For years, the only other female figure skater who had attempted quads in competition was Frenchwoman Surya Bonaly, a three-time World medalist in the ’90s. Bonaly, a Black woman with a robust athletic build, was discouraged by a referee during the 1992 Olympics in France from performing her signature backflip during a practice session, since he believed it could intimidate other skaters. Sports journalists have since discussed Bonaly as a figure skating great challenged by racism from officials in the sport who judged not only on the basis of skills, but also aesthetics, and saw the thinner, usually white bodies of Bonaly’s competitors as more elegant and artistic.
Other sports have had to reckon with harmful body standards. After middle distance runner Mary Cain revealed the abuse she suffered under former Nike running coach Alberto Salazar as her once promising career went suddenly downhill, the running world more readily began to accept that dieting impedes athletes’ development in the long term and rarely helps it in the short term. (Salazar, who was barred from the sport for life last year, has denied Cain’s claims.)
The figure skating world only has to look back to Bonaly’s success with highly difficult skills to see that there is a path toward clean and healthy competition, even in a sport as physically demanding (and on such a harsh surface) as figure skating. Surely, the physics equation that stipulates extremely thin bodies can more reliably land high-difficulty skills like the quad does not account for body composition, specifically the role that muscle plays in supporting speed, acceleration, and high-impact shock absorption in athletes. Increasingly, studies in sports science indicate that weight management should not involve heavy restriction and that such tactics should especially be avoided with young, growing athletes since they could introduce disordered eating behaviors that cause lifelong harm.

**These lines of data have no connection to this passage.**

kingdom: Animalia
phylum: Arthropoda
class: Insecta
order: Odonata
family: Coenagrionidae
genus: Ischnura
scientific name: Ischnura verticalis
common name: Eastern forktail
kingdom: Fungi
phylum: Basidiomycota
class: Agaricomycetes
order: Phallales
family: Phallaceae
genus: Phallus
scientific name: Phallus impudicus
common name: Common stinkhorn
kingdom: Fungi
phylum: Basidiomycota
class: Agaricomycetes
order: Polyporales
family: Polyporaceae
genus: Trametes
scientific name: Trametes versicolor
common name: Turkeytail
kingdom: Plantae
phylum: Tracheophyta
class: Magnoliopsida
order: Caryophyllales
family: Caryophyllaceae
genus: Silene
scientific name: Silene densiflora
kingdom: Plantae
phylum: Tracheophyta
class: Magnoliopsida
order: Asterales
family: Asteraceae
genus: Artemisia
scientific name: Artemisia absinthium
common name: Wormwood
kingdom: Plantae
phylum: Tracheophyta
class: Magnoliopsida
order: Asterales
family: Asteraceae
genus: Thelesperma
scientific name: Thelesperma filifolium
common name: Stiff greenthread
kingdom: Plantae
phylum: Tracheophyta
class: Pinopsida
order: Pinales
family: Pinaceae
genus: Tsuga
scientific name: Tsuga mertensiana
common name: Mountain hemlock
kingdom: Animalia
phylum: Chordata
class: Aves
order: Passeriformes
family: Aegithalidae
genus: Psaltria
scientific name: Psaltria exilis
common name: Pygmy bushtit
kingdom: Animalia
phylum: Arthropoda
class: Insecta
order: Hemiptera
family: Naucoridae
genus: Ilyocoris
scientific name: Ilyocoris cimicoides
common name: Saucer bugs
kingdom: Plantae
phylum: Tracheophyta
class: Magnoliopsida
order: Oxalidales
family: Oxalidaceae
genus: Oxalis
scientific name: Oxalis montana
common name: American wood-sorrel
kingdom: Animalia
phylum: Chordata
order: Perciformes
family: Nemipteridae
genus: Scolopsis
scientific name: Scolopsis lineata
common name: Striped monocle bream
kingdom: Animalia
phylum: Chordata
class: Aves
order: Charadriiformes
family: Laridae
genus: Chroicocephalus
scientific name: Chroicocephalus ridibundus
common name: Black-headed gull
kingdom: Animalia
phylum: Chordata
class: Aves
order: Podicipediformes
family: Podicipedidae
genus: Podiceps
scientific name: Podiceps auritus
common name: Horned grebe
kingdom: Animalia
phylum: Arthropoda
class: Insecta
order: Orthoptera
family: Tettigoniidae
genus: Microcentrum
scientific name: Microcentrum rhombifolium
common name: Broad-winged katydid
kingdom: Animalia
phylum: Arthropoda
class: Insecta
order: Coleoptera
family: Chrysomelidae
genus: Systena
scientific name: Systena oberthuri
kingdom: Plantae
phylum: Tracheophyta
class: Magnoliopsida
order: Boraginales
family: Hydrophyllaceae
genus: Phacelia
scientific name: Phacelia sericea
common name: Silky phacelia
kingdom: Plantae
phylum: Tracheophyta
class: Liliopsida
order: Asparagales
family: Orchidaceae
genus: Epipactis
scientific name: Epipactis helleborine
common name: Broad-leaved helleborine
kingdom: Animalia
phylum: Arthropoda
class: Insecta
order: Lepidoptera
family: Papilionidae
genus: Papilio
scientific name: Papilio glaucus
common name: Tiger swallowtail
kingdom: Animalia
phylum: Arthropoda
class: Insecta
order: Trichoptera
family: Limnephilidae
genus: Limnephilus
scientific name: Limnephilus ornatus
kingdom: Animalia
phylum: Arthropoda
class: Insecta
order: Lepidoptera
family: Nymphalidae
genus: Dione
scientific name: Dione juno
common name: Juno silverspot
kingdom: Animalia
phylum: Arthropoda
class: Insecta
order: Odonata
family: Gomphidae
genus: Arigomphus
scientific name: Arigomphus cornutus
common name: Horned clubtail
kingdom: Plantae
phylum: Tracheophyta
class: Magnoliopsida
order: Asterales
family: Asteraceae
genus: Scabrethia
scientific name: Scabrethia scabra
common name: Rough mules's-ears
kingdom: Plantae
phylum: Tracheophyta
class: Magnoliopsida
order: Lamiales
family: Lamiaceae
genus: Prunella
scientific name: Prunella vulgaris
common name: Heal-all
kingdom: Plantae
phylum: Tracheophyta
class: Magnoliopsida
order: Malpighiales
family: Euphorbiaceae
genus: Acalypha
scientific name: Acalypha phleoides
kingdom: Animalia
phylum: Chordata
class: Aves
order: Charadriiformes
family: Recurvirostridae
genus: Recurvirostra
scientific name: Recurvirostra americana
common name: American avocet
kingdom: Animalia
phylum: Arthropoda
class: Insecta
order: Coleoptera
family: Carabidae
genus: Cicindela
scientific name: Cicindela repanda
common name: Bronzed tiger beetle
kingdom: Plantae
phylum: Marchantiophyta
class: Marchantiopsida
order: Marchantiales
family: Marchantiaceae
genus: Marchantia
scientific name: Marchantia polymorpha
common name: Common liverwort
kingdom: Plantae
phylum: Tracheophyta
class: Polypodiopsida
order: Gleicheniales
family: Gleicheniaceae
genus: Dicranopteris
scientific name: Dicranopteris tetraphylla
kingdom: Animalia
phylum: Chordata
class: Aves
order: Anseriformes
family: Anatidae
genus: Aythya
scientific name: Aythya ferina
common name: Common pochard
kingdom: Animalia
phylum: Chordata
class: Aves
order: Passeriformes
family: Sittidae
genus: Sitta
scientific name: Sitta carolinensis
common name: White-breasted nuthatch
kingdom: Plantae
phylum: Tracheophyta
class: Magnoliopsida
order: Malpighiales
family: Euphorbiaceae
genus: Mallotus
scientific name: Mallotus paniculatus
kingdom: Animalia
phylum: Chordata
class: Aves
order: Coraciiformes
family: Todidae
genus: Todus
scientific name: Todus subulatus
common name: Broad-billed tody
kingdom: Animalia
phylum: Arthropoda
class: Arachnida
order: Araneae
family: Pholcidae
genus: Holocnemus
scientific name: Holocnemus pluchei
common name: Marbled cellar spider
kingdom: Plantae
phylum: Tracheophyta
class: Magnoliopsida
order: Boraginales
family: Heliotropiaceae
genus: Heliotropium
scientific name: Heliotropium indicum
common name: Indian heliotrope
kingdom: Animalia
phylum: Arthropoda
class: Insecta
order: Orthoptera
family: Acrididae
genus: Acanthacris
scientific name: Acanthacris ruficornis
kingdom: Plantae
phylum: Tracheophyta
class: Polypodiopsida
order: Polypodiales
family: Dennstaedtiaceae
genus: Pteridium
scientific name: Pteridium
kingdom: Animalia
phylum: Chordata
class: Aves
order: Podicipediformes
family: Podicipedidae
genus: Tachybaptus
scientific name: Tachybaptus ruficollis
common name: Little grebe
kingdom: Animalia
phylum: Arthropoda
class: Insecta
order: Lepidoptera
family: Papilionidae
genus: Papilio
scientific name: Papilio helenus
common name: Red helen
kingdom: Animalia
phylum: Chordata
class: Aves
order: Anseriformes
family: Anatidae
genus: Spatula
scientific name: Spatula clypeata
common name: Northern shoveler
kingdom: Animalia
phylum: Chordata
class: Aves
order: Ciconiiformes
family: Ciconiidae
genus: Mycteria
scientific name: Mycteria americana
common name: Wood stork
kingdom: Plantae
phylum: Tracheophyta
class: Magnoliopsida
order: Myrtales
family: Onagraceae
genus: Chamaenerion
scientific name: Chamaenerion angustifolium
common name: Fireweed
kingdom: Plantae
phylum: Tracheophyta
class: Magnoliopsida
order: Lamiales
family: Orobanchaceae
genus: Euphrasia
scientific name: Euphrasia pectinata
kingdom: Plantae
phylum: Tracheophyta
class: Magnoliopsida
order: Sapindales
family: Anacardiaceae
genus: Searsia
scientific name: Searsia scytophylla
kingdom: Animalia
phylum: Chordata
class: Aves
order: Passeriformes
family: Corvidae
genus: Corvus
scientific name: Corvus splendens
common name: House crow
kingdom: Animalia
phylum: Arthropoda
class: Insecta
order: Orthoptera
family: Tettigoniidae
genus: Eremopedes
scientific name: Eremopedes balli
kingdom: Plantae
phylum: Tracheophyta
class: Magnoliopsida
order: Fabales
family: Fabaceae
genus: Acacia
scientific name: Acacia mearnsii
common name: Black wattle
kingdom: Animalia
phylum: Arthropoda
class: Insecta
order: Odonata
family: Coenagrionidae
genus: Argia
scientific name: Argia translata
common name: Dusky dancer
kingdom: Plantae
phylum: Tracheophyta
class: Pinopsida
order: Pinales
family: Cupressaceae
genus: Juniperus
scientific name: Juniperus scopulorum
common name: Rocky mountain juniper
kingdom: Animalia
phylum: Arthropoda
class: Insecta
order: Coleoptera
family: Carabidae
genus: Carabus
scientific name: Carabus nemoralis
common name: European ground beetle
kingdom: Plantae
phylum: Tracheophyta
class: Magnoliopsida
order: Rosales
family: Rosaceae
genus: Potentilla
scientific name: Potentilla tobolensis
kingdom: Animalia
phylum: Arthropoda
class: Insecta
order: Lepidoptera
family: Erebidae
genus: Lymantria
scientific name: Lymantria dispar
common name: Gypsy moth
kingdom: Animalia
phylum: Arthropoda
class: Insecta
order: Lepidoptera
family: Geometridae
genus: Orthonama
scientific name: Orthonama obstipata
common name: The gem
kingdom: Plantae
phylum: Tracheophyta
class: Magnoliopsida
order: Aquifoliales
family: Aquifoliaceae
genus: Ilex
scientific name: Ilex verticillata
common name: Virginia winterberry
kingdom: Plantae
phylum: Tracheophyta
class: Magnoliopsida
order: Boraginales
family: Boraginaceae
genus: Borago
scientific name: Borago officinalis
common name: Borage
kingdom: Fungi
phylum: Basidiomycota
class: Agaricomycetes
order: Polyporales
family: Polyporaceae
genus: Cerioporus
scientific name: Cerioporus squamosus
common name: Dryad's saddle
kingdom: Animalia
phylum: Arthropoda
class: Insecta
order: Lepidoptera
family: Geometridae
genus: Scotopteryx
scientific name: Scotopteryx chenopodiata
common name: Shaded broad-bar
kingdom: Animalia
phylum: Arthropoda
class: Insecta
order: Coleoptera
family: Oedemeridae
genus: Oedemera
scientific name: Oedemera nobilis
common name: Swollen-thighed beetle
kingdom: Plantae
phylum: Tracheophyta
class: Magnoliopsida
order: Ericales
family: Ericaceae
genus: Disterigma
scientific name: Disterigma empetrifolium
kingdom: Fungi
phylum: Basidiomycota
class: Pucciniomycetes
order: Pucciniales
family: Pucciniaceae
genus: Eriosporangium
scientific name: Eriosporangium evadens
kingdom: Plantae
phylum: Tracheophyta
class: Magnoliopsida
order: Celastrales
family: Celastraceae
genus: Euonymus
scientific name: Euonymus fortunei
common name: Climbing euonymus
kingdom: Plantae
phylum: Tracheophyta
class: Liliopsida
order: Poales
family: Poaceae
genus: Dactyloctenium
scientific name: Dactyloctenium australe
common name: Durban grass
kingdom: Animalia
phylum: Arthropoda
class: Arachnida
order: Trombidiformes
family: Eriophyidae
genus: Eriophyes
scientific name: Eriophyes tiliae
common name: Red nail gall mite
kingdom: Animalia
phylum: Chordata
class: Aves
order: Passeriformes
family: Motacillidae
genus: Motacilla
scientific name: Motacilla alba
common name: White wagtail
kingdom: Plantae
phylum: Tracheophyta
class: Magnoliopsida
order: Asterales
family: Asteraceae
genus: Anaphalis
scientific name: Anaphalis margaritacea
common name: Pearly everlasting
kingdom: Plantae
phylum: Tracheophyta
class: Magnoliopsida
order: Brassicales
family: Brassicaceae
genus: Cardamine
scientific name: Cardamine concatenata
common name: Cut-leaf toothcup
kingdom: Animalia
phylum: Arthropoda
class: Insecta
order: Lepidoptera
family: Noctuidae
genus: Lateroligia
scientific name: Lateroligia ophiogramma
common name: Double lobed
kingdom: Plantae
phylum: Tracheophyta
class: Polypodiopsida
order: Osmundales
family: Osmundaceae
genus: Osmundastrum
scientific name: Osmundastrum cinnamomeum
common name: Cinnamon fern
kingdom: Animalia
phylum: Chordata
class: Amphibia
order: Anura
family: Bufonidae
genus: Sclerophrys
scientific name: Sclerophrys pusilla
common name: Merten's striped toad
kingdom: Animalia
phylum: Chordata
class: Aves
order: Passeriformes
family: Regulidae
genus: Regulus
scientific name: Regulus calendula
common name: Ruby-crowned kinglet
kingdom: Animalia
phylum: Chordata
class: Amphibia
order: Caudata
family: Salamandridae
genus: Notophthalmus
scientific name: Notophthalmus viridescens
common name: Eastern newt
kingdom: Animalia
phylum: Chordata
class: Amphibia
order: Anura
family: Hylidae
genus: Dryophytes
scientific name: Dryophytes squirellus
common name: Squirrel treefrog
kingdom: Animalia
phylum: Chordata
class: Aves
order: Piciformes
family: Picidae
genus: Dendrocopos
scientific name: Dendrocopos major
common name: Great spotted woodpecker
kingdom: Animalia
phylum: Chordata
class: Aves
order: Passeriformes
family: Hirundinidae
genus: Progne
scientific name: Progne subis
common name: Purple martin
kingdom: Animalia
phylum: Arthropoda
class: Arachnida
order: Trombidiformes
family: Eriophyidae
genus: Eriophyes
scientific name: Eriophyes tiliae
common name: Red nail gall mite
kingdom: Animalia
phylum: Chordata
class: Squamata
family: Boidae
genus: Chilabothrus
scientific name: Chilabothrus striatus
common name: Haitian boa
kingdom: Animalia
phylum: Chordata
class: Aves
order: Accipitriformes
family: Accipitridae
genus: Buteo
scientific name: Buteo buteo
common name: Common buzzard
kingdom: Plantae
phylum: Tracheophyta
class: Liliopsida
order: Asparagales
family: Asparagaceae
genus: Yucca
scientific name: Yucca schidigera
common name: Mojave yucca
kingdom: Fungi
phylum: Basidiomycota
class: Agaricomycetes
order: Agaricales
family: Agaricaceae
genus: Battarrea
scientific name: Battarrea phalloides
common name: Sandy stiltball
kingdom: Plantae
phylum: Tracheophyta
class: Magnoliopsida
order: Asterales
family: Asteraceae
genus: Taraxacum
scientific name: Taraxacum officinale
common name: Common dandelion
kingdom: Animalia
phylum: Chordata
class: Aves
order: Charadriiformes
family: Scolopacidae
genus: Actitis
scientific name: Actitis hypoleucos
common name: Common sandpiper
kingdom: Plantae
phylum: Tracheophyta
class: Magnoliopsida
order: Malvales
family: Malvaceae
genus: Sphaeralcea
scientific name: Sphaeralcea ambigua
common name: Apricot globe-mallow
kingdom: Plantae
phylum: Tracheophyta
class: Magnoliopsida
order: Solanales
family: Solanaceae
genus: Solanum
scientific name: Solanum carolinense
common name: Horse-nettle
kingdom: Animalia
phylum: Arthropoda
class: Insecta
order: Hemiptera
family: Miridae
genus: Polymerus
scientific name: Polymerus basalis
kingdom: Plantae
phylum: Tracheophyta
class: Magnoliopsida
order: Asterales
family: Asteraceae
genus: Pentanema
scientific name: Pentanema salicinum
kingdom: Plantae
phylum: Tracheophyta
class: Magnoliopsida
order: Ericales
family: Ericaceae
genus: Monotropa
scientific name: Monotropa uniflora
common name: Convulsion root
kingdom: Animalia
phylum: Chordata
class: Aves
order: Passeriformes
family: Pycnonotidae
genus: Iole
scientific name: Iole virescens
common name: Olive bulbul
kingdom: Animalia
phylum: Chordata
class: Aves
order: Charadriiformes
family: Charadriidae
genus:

But neither the Olympics nor the sports committees involved in keeping Valieva in competition appear to be interested in the quality of the sport and health of the athletes as much as they are invested in spectacle. If it seems too good to be true, it’s even better for ratings. The irreparable harm to Valieva’s career is not necessarily a missed podium in this Olympics, but a lack of longevity; chances are, as a pupil of Tutberidze’s low-calorie school of figure skating, she won’t get her chance at redemption.